In part this is because it uses large text that’s easy to read even from a distance, but it’s also because Doro has gone for a very simple menu that consists of a series of pages that you scroll through using the up and down buttons. Each page corresponds to a single function, so all the main functions of the phone are very easy to find. You can even increase the size of the text. The large options uses very big letter that should be decipherable even for those with some sight issues.
One neat feature of the phone is the ICE (In Case of Emergency) screen where you can input medical information — such as blood type, allergies and medication — that would be useful to first responders in the event of an accident. This information always remains at the top of the list in the contacts screen and also has its own entry in the phone’s menu system.
Another useful feature is the Assistance button. When this is held down the phone will text an emergency message to a list of up to five different number and also start dialling them until someone picks ups.
The call quality on the 515 is very good too. The earpiece is a fair bit louder than a lot of other handsets in this price bracket and importantly it doesn’t actually distort when you’re using it at higher volume levels. The mic also seems to deliver crisp and clean audio. The phone comes with a stereo headset that doubles up as an aerial for the onboard radio. The radio lacks RDS support for station names, but you can manually add names to presets that you save. The phone also has Bluetooth onboard so it can be used with wireless headsets and compatible hearing aids.

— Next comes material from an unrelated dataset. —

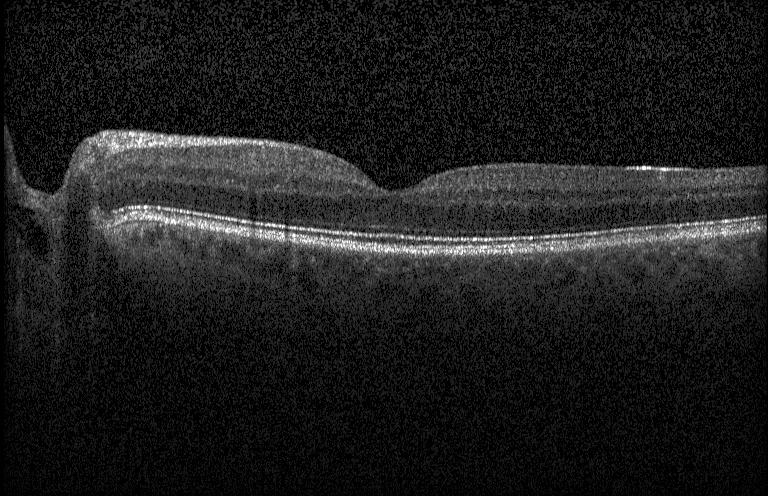

Finding: no choroidal neovascularization, diabetic macular edema, or drusen.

The rear of the 515 houses a 2.0megapixel camera. The camera is fine for shots that you just want to view on he phone’s own screen, but when you transfer them to a PC their flaws quickly becomes apparent. Details look very blurry, colours aren’t all that accurate and even under normal lighting conditions there’s a lot of image noise in the shots. The phone has 12MB of onboard storage, but there’s a microSD card under the battery cover which you can use to add more storage space. There’s no flash for the camera, but there is a torch built into the top of the phone that you can turn on via an entry in the phone’s menu.

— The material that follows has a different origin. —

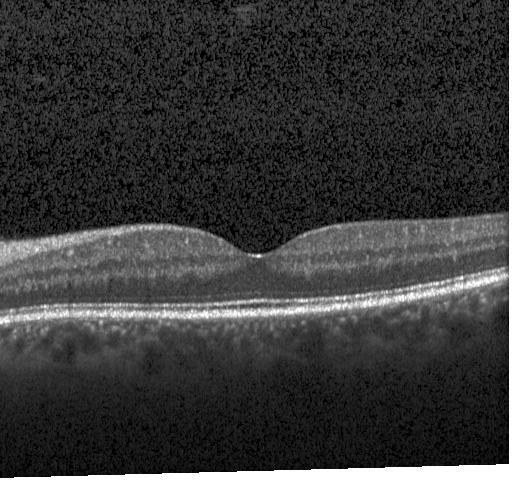
Neither choroidal neovascularization, diabetic macular edema, nor drusen.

In other regards the 515 is a very basic handset. It has no internet features, so you can’t use it to pick up email or keep up with friends and family on Facebook, for example. Nevertheless, this does help it to have very long battery life. Doro says that the phone should offer up to 12 hours talk time and last for around 22 days on standby. In our time spent with the phone those figures seemed to be pretty accurate.
The PhoneEasy 515 may be a basic handset, but it’s also one that’s been nicely tailored to its target market. Doro has obviously spent a lot of time trying to make the phone as easy and hassle free to use, while adding in some useful features like the ICE contacts screen and the Assistance button on the rear. This attention to detail has paid off, as the 515 is definitely one of the better phones on the market that’s aimed at seniors.